Before we had insulin, people with type 1 diabetes died much more often. No question about it. Insulin has been a lifesaver for those with type 1 diabetes. But what about the vast majority of patients with diabetes in the world who have type 2 diabetes?
A recent study suggests insulin may be more likely to harm than help.
As we wrote wrote previously, picking medications to manage type 2 diabetes is complicated work. Doctors face a daily challenge of trying to manage blood sugar levels in a way that also reduces the risk of heart attacks, amputations and death. Not all medications accomplish this goal. And it turns out insulin may be the worst one.
A recent trial in JAMA Open Network retrospectively analyzed over 137,000 charts of patients with type 2 diabetes who were started on a “second line” anti-diabetes drug — essentially any drug besides metformin. The study authors looked for any associations between the drug that was started and the risk of a first cardiac event.
The analysis used dipeptidyl peptidase 4 (DPP-4) inhibitors (such as Januvia) as the control because they have traditionally shown no added cardiac benefit or risk in prior studies. The authors found a slight decreased risk with glucagon-like peptide 1 (GLP-1) receptor agonists such as Byetta), and no significant difference with sodium-glucose cotransporter 2 (SGLT-2) inhibitors (such as Jardiance or Invokanna).
Of note, however, the analysis found a significant increased risk of cardiac events with sulfonylureas (such as glipizide and glyburide) and the largest increase with insulin therapy. To be fair, this was an observational trial which does not prove causation. It should be noted however, that the relative risk for insulin was over 2.0 (more than double the risk of the control group), the usual cut off for an observational finding being worthy of significant attention.
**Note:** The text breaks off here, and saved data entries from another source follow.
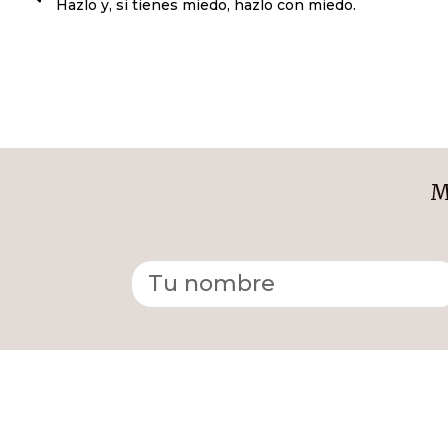
Hazlo y, si tienes miedo, hazlo con miedo.
M
Alternative:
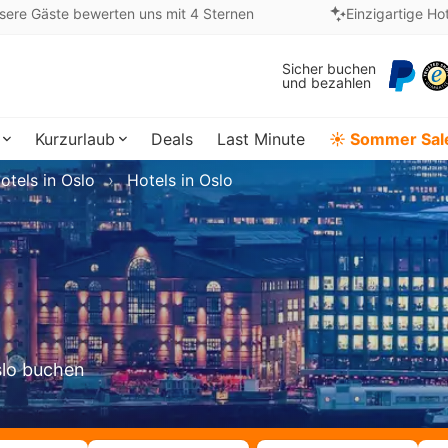
sere Gäste bewerten uns mit 4 Sternen
Einzigartige Ho
Sicher buchen
und bezahlen
Kurzurlaub
Deals
Last Minute
☀️ Sommer Sal
otels in Oslo
Hotels in Oslo
slo buchen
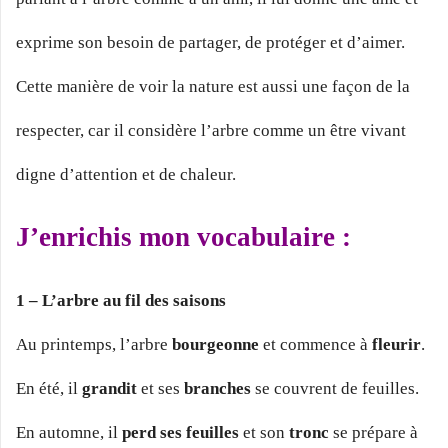
exprime son besoin de partager, de protéger et d’aimer.
Cette manière de voir la nature est aussi une façon de la
respecter, car il considère l’arbre comme un être vivant
digne d’attention et de chaleur.
J’enrichis mon vocabulaire :
1 – L’arbre au fil des saisons
Au printemps, l’arbre
bourgeonne
et commence à
fleurir
.
En été, il
grandit
et ses
branches
se couvrent de feuilles.
En automne, il
perd ses feuilles
et son
tronc
se prépare à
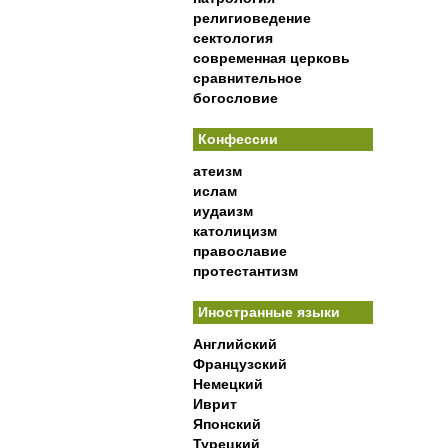
религиоведение
сектология
современная церковь
сравнительное
богословие
Конфессии
атеизм
ислам
иудаизм
католицизм
православие
протестантизм
Иностранные языки
Английский
Французский
Немецкий
Иврит
Японский
Турецкий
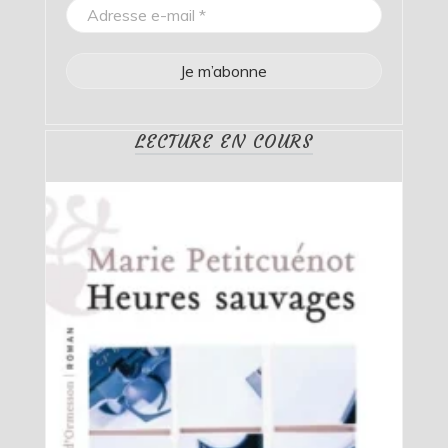
LECTURE EN COURS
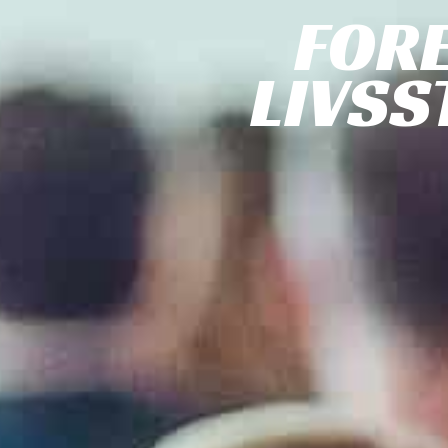
FOR
LIVSS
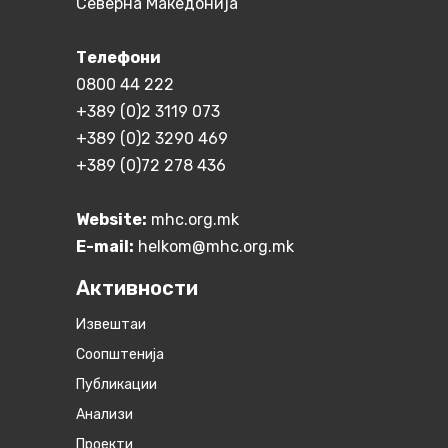
Северна Македонија
Телефони
0800 44 222
+389 (0)2 3119 073
+389 (0)2 3290 469
+389 (0)72 278 436
Website:
mhc.org.mk
E-mail:
helkom@mhc.org.mk
Активности
Извештаи
Соопштенија
Публикации
Анализи
Проекти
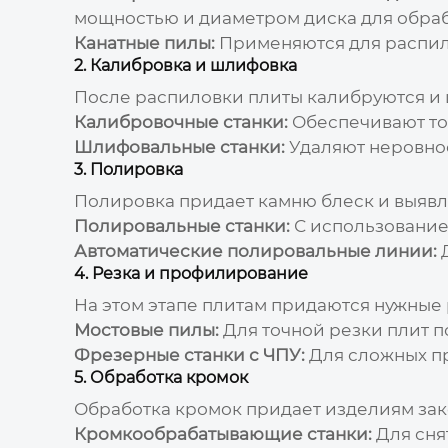
мощностью и диаметром диска для обраб
Канатные пилы:
Применяются для распило
2. Калибровка и шлифовка
После распиловки плиты калибруются и 
Калибровочные станки:
Обеспечивают то
Шлифовальные станки:
Удаляют неровнос
3. Полировка
Полировка придает камню блеск и выявл
Полировальные станки:
С использование
Автоматические полировальные линии:
Д
4. Резка и профилирование
На этом этапе плитам придаются нужные 
Мостовые пилы:
Для точной резки плит п
Фрезерные станки с ЧПУ:
Для сложных п
5. Обработка кромок
Обработка кромок придает изделиям зак
Кромкообрабатывающие станки:
Для сня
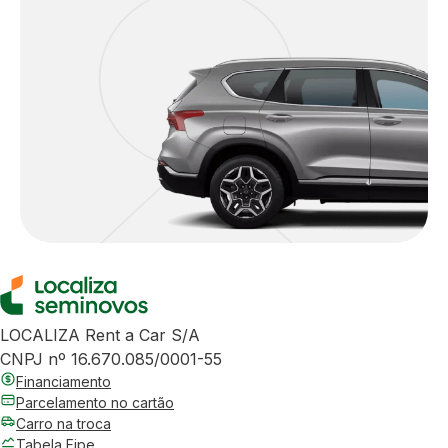
LOCALIZA Rent a Car S/A
CNPJ nº 16.670.085/0001-55
Financiamento
Parcelamento no cartão
Carro na troca
Tabela Fipe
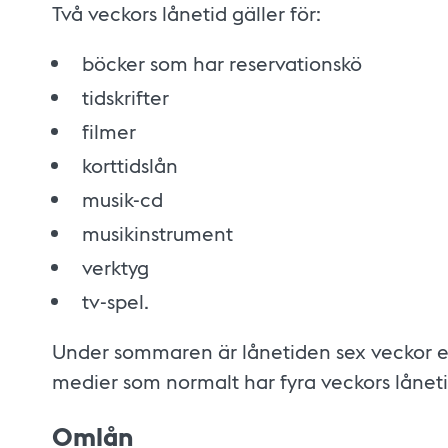
Två veckors lånetid gäller för:
böcker som har reservationskö
tidskrifter
filmer
korttidslån
musik-cd
musikinstrument
verktyg
tv-spel.
Under sommaren är lånetiden sex veckor el
medier som normalt har fyra veckors låneti
Omlån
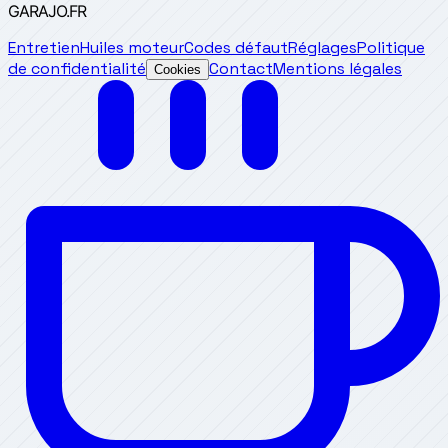
GARAJO
.FR
Entretien
Huiles moteur
Codes défaut
Réglages
Politique
de confidentialité
Contact
Mentions légales
Cookies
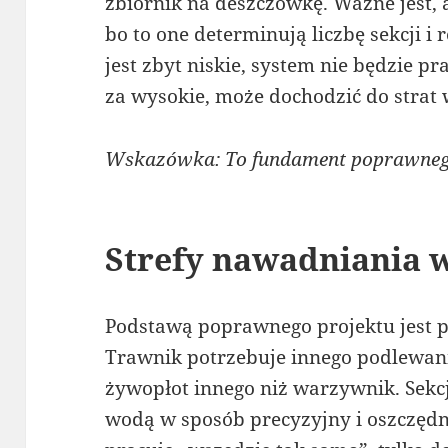
zbiornik na deszczówkę. Ważne jest, 
bo to one determinują liczbę sekcji i r
jest zbyt niskie, system nie będzie pr
za wysokie, może dochodzić do strat 
Wskazówka: To fundament poprawnego
Strefy nawadniania 
Podstawą poprawnego projektu jest p
Trawnik potrzebuje innego podlewani
żywopłot innego niż warzywnik. Sekc
wodą w sposób precyzyjny i oszczędn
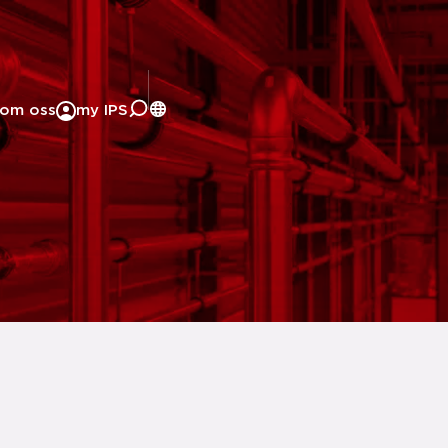
om oss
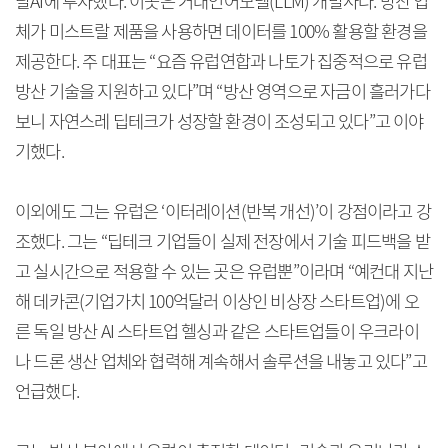
랄AI에 투자했다. 이곳은 거대언어모델(LLM) 개발사다. 방산 업
체가 미스트랄 제품을 사용하면 데이터를 100% 활용할 환경을
제공한다. 주 대표는 “요즘 유럽연합과 나토가 집중적으로 유럽
방산 기술을 지원하고 있다”며 “방산 영역으로 자금이 흘러가다
보니 자연스레 딥테크가 성장할 환경이 조성되고 있다”고 이야
기했다.
이외에도 그는 유럽은 ‘이터레이션(반복 개선)’이 강점이라고 강
조했다. 그는 “딥테크 기업들이 실제 전장에서 기술 피드백을 받
고 실시간으로 적용할 수 있는 곳은 유럽뿐”이라며 “예컨대 지난
해 데카콘(기업가치 100억달러 이상인 비상장 스타트업)에 오
른 독일 방산 AI 스타트업 헬싱과 같은 스타트업들이 우크라이
나 드론 생산 업체와 협력해 계속해서 솔루션을 내놓고 있다”고
언급했다.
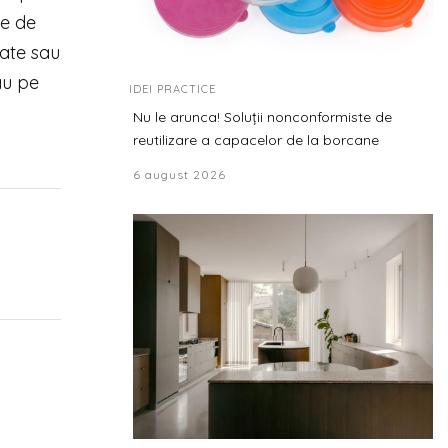
se de
rate sau
au pe
IDEI PRACTICE
Nu le arunca! Soluții nonconformiste de
reutilizare a capacelor de la borcane
6 august 2026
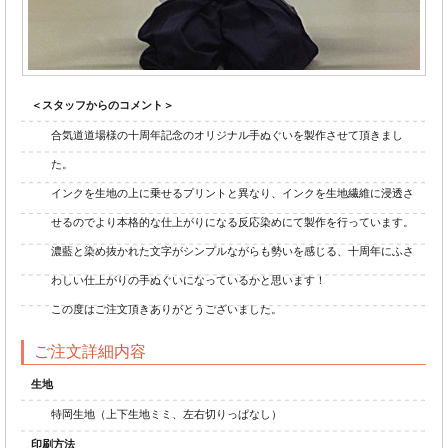
＜スタッフからのコメント＞
合気道道場様の十周年記念のオリジナル手ぬぐいを製作させて頂きまし
た。
インクを生地の上に乗せるプリントと異なり、インクを生地繊維に浸透さ
せるのでより本格的な仕上がりになる反応染めにて製作を行っています。
濃藍と染め抜かれた文字がシンプルながらも勢いを感じる、十周年にふさ
わしい仕上がりの手ぬぐいになっているかと思います！
この度はご注文頂きありがとうございました。
ご注文詳細内容
生地
特岡生地（上下生地ミミ、左右切りっぱなし）
印刷方法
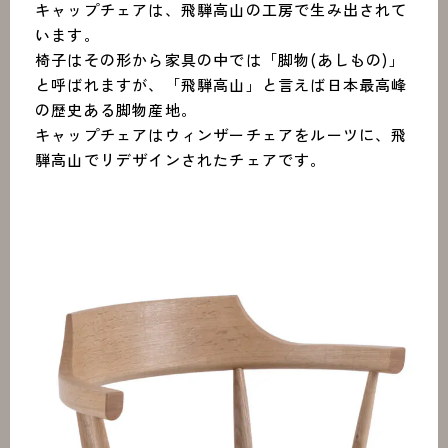
キャップチェアは、飛騨高山の工房で生み出されて
います。
椅子はその形から家具の中では「脚物(あしもの)」
と呼ばれますが、「飛騨高山」と言えば日本最高峰
の歴史ある脚物産地。
キャップチェアはウィンザーチェアをルーツに、飛
騨高山でリデザインされたチェアです。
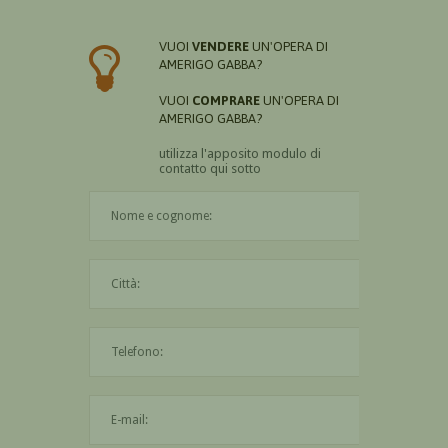
VUOI
VENDERE
UN'OPERA DI
AMERIGO GABBA?
VUOI
COMPRARE
UN'OPERA DI
AMERIGO GABBA?
utilizza l'apposito modulo di
contatto qui sotto
Il nome è obbligatorio
La città è obbligatoria
L'indirizzo mail non è valido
The most interesting part of this study is that the two drugs that increased cardiac risk both increase the amount of circulating insulin. Although this study does not prove that increasing insulin levels increases cardiac risk, it does emphasize the potential importance of a diabetes treatment that does not increase insulin levels.
What this study failed to mention is that the best treatment to fit that description is a low-carb, high-fat diet. Rather than studying second line anti-diabetes medications, what if we could prevent the need for the drugs in the first place? That’s where the power of an LCHF diet has started to, and will continue to, revolutionize the management of carbohydrate fueled diseases.